Aung San Suu Kyi calls on the world to closely watch the Myanmar election

Aung San Suu Kyi [Wikimedia]

As official campaigning starts in Myanmar’s long-awaited general election the leader of the National League for Democracy, Aung San Suu Kyi called on the world to keep a close eye on the process.

The NLD is widely expected to win the 8 November poll, which will be the first democratic election since the end of military rule

“We hope that the world understands how important it is for us to have free and fair elections”, said the NLD leader in a video message broadcasted by Euronews today (9 September). “Please help us by observing what happens before the elections, during the elections, and, crucially, after the elections. This is the best contribution you can make to peace and democracy in this country.”

On 21 August, the EU said it has agreed to send observers to historic upcoming Myanmar elections in an effort to “strengthen democracy” in the former military-run nation.

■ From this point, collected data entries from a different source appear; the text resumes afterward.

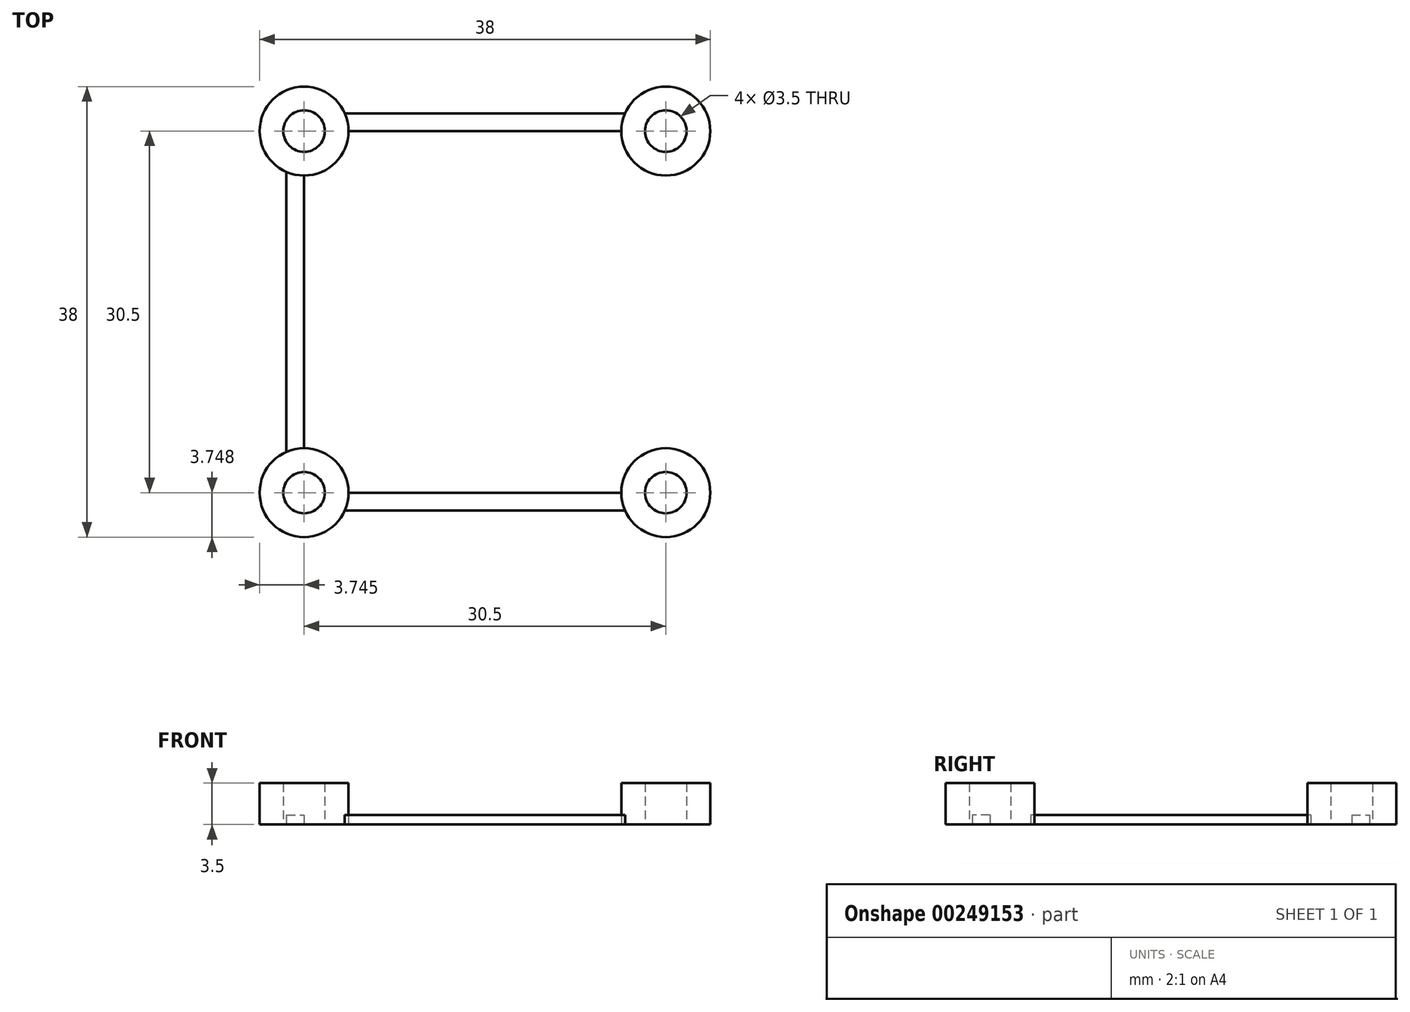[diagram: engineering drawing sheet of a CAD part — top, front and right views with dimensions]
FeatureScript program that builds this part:
annotation { "Feature Type Name" : "Feature", "Feature Type Description" : "" }
export const myFeature = defineFeature(function(context is Context, id is Id, definition is map)
    precondition{}
    {
        {
            var Q0;
            Q0=qCreatedBy(makeId("Top.planeOp"),FACE);
            var sketch = newSketch(context, id + "F0", { "sketchPlane" : qUnion([Q0])});
            skPoint(sketch, "E0", {"position": v(-15.68, 14.67) * mm});
            skPoint(sketch, "E1", {"position": v(14.82, 14.67) * mm});
            skPoint(sketch, "E2", {"position": v(14.82, -15.83) * mm});
            skPoint(sketch, "E3", {"position": v(-15.68, -15.83) * mm});
            skCircle(sketch, "E4", {"center": v(-15.68, 14.67) * mm, "radius": 3.75 * mm});
            skCircle(sketch, "E5", {"center": v(14.82, 14.67) * mm, "radius": 3.75 * mm});
            skCircle(sketch, "E6", {"center": v(14.82, -15.83) * mm, "radius": 3.75 * mm});
            skCircle(sketch, "E7", {"center": v(-15.68, -15.83) * mm, "radius": 3.75 * mm});
            skSolve(sketch);
        }
        {
            var Q0;
            Q0 = qSketchRegion(id + "F0", true);
            extrude(context, id + "F1", {"entities" : qUnion([Q0]), "flatOperationType" : FlatOperationType.REMOVE, "offsetDistance" : 25 * mm, "depth" : 3.5 * mm, "domain" : OperationDomain.MODEL});
        }
        {
            var Q0;
            Q0=qCreatedBy(makeId("Top.planeOp"),FACE);
            var sketch = newSketch(context, id + "F2", { "sketchPlane" : qUnion([Q0])});
            skLineSegment(sketch, "E8", {"start": v(14.82, 14.67) * mm, "end": v(-15.68, 14.67) * mm});
            skLineSegment(sketch, "E9", {"start": v(-15.68, 14.67) * mm, "end": v(-15.68, -15.83) * mm});
            skLineSegment(sketch, "E10", {"start": v(-15.68, -15.83) * mm, "end": v(14.82, -15.83) * mm});
            skLineSegment(sketch, "E11.0", {"start": v(-17.18, -17.33) * mm, "end": v(14.82, -17.33) * mm});
            skLineSegment(sketch, "E11.1", {"start": v(-17.18, 16.17) * mm, "end": v(-17.18, -17.33) * mm});
            skLineSegment(sketch, "E11.2", {"start": v(14.82, 16.17) * mm, "end": v(-17.18, 16.17) * mm});
            skLineSegment(sketch, "E12", {"start": v(14.82, 16.17) * mm, "end": v(14.82, 14.67) * mm});
            skLineSegment(sketch, "E13", {"start": v(14.82, -15.83) * mm, "end": v(14.82, -17.33) * mm});
            skSolve(sketch);
        }
        {
            var Q0;
            Q0 = qSketchRegion(id + "F2", true);
            extrude(context, id + "F3", {"entities" : qUnion([Q0]), "operationType" : NewBodyOperationType.ADD, "depth" : 0.8 * mm});
        }
        {
            var Q0;
            Q0=qCreatedBy(makeId("Top.planeOp"),FACE);
            var sketch = newSketch(context, id + "F4", { "sketchPlane" : qUnion([Q0])});
            skCircle(sketch, "E14", {"center": v(-15.68, 14.67) * mm, "radius": 1.75 * mm});
            skCircle(sketch, "E15", {"center": v(14.82, 14.67) * mm, "radius": 1.75 * mm});
            skCircle(sketch, "E16", {"center": v(14.82, -15.83) * mm, "radius": 1.75 * mm});
            skCircle(sketch, "E17", {"center": v(-15.68, -15.83) * mm, "radius": 1.75 * mm});
            skSolve(sketch);
        }
        {
            var Q0;
            Q0 = qSketchRegion(id + "F4", true);
            extrude(context, id + "F5", {"entities" : qUnion([Q0]), "operationType" : NewBodyOperationType.REMOVE, "endBound" : BoundingType.UP_TO_NEXT, "depth" : 25 * mm});
        }
    });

>>Read: EU agrees to observe historic Myanmar election

Myanmar President Thein Sein today (9 September) made his first public appearance since the start of a campaign, meeting leaders of ethnic minority guerrilla groups for ceasefire talks in the capital Naypyitaw.

Clinching the deal with rebel groups would be a political win for Thein Sein, who made it his top priority, boosting the chances of his ruling Union Solidarity and Development Party in the first general elections since the end of military rule.

But a deal with all ethnic armies is unlikely, experts say, with some groups excluded from the talks, as fighting in the restive Kokang region along Myanmar’s border with China has continued unabated since February.

Representatives of five main groups from about 16 participating in the talks met Thein Sein. The groups included the Karen National Union, the Kachin Independence Organisation and the Karenni National Progressive Party.

“I’d like to stress the importance of peace in the transition to democracy,” Thein Sein said at the opening of the talks. “Without peace, it is not possible. I hope today’s summit will pave the way to signing the nationwide ceasefire agreement by the end of September.”

The president is not running in elections, but the Myanmar constitution allows lawmakers, who select the president, to vote in a person from outside parliament, so giving Thein Sein a chance for reelection.

The draft of the agreement was hammered out during almost two years of gruelling negotiations, but ethnic armed groups have refused to sign it, urging the government to amend the constitution and grant ethnic minorities more autonomy.

Tension between Myanmar’s ethnic minorities and the majority Burmans, who dominate the government, has prompted many groups to take up arms and fight the military on the fringes of the country since independence in 1948.

Aung San Suu Kyi last week urged the rebels not to rush the deal, but work slowly on a pact to ensure lasting peace and stability. She said all groups should be included in the accord.

Suu Kyi’s NDL is expected to win the election. Thein Sein’s USDP won the last general poll held under military rule in 2010, widely condemned as rigged in its favour. The USDP is now likely to lose many seats.

In the first showdown of the election campaign, Suu Kyi will on Thursday (10 September) meet voters in Kayah state, where powerful Minister of the President’s Office Soe Thein, the architect of Thein Sein’s economic reforms, is running for a seat in the election.